Aces: Butler works to keep 'lost art' alive
Manager instructs Aces on finer points of bunting
11:27 PM, Apr. 10, 2012 |
Aces manager Brett Butler was baseball’s premier bunter during his playing days, and he is determined to not let the small-ball weapon disappear from the game.
Butler often works with a group of the Aces younger players, hours before first pitch, on the art he says made his career.
“It’s a lost art,” Butler said Tuesday. “I think guys either aren’t willing to put in the hard work or don’t understand it does take hard work to get it done. Guys ask me all the time how did you do it so well. I did it every day for 20 years. Guys don’t do it every day, don’t work on it.
“What’s the difference between .280 and .300? It’s a hit a week. One bunt hit a week. Would you rather hit .270 or .290? Would you rather hit .300 or .320? The answer is obvious. To me, I think you’re doing yourself a disservice if you have the ability to bunt and don’t do it. It just adds more value to your productivity if you can do that.
“When you’re done with this game, whether you make it or not, you don’t want any regret. Did you do everything you could? Maybe bunting is that last element.”
Butler had 245 bunt base hits during his 17-year major league career. No other player had more during the span from 1981 to 2010. Kenny Lofton was second with 202, also in 17 seasons.
“He was the best at it,” Aces center fielder and leadoff hitter A.J. Pollock said.
Pollock was one of five players working with Butler on Monday. The group had two cameras set up to document the clinic, one with slow-motion technology.
“This generation is visual learners,” said Butler, a career .290 hitter in his playing days who earned 10.3 percent of his 2,375 hits via the bunt. “When they see it is when those ‘aha moments’ come. I want them to have that tool in the toolbox that if they need to pull it out sometime it’s there.”
Evan Frey worked with Butler last season to be a better bunter and has continued to do so .
“It’s always been kind of something I did, but now it’s becoming more important,” Frey said. “It’s a big part of my game and I struggle with it at times. It’s one of those things where if I’m ever going to get the opportunity to play at the next level, it’s something I’m going to have to do.”
Frey has at least showed bunt in just about each of his 20 plate appearances this year.

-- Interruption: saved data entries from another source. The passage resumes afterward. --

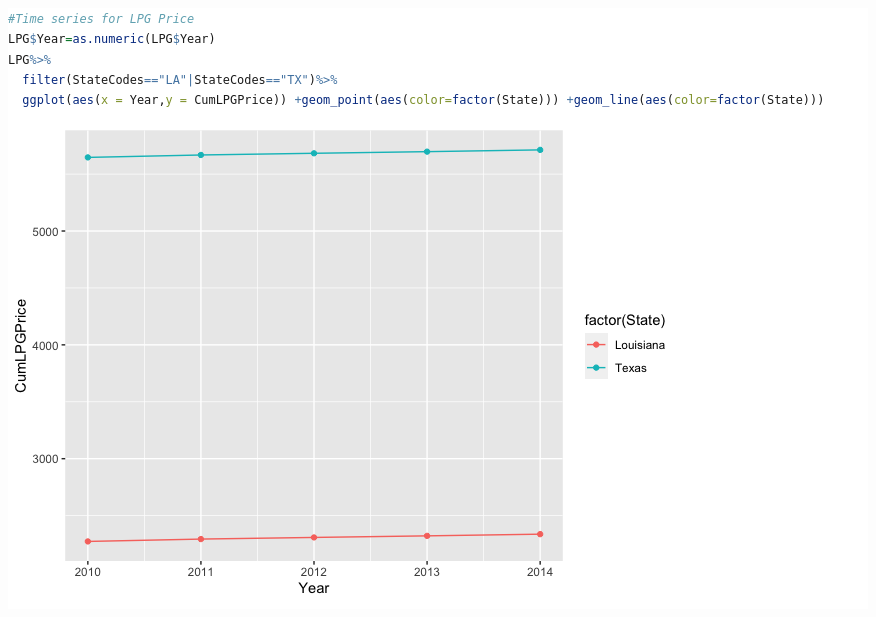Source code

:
 ``` r
#Time series for LPG Price
LPG$Year=as.numeric(LPG$Year)
LPG%>%
  filter(StateCodes=="LA"|StateCodes=="TX")%>%
  ggplot(aes(x = Year,y = CumLPGPrice)) +geom_point(aes(color=factor(State))) +geom_line(aes(color=factor(State))) 
```

![](Eda_Final_LPG_Peter_files/figure-gfm/unnamed-chunk-15-1.png)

“They know that I’m a bunter anyway,” Frey said. “But I like to show it, and if (the pitch is) perfect I’m going to bunt it, but I like to draw the infield in and then try to hit it past them.”
Frey tends to try to get a running start out of the left-handed batter’s box . It is something Butler preaches to avoid.
Slow things down and placement over quickness. That’s the No. 1 thing he’s been talking about,” Pollock said. “I worked with him quite a bit in spring training. It’s one of those things where if you have speed and feel for it, it can be a big weapon.”